Segment Start: SOURCE PASSAGE

Let us now try our new notebook and use it as a calculator. Experiment a bit with simple expressions:

In [None]:
1+1

In [None]:
5*2+32

In [None]:
593433545324535454543245454522 * 43432432543245324325465445434255432

Python is a calculator with lots of memory. It can remember values using variables:

In [None]:
x = 3

In [None]:
4 + x

In [None]:
x = x + 1

In [None]:
x

### Functions and libraries

In [None]:
abs(-3)

In [None]:
math.log(10)

In [None]:
help(math.log)

It is easy to find documentation online. See [math — Mathematical functions](https://docs.python.org/3/library/math.html) for more details about the `math` library.

### My own functions

* A function starts with word `def`, followed by the name of the function.
* Then arguments are provided.
* Implement functionality in an indented block.
* Use `return` reserved word to return result.

Segment End: SOURCE PASSAGE
Segment Start: THE DATA

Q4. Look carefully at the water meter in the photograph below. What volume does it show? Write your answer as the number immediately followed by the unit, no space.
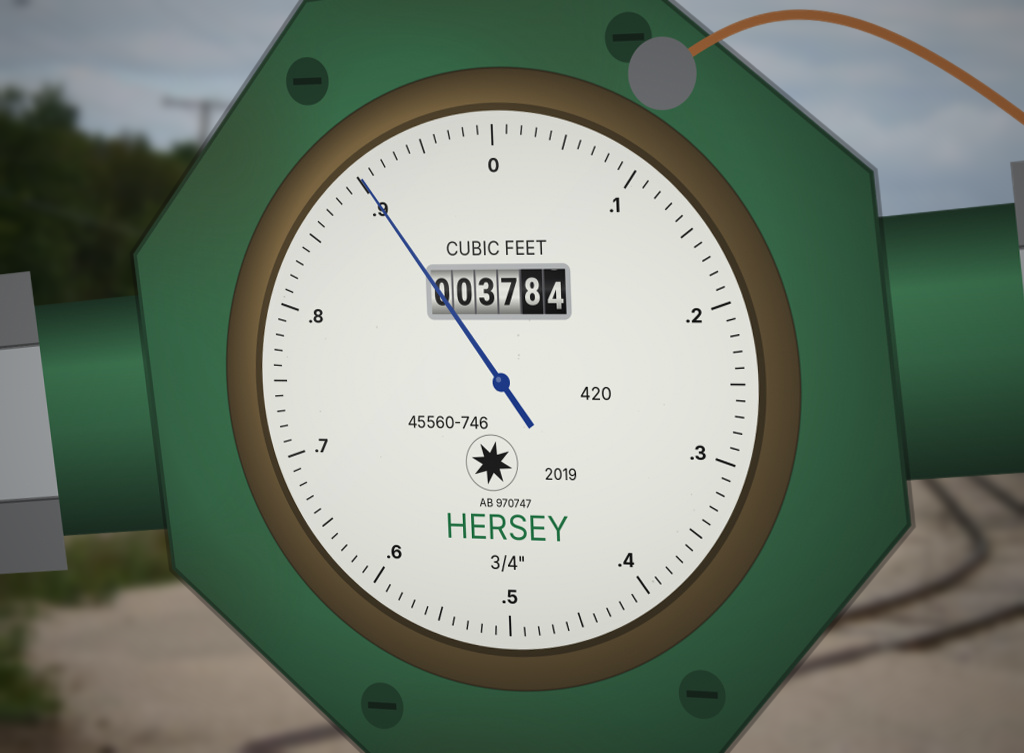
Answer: 3783.90ft³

Segment End: THE DATA

ASSIGNMENT. Write the next part of the Python notebook tutorial, picking up after its last bullet point. The lines are separate material and have nothing to do with the text.

ANSWER TO THE EXERCISE.
We will now implement a function that returns future value of some amount. The arguments are: present value, interest rate, and number of periods. A possible implementation of function for future value function is:

In [None]:
def future_value(pv, r, n):
    result = pv * (1 + r)**n
    return result

In [None]:
future_value(100, 0.1, 10)

In [None]:
future_value(1000, 0.05, 100)

In [None]:
future_value(10,0.1,5)

### Strings

Each variable in Python has a type. You have already seen integers (`int`) and floats (`float`). 

Strings can contain text. String are written within two double quotes or single quotes, both is OK, we suggest you choose one.

In [None]:
a = 1

In [None]:
type(a)

In [None]:
a = 'Python'

In [None]:
type(a)

In [None]:
a + 2

In [None]:
a + '2'

In [None]:
a[2]

In [None]:
a[2:4]

### Lists and control statements

Up until now we learned about three types of values: `int`, `float`, and `str`. Variables of these types can hold a single value, either an integer, float or a string.

A list can contain several values, it contains a sequence of values of any type, where each value has its position.

Lists are used to group data together (not necessarily of the same type); for example, a sequence of data such as cash flows of some project. List are initialized with brackets:

In [None]:
cash_flows = [-100, 20, 40, 50]

In [None]:
cash_flows

In [None]:
cash_flows.append(5)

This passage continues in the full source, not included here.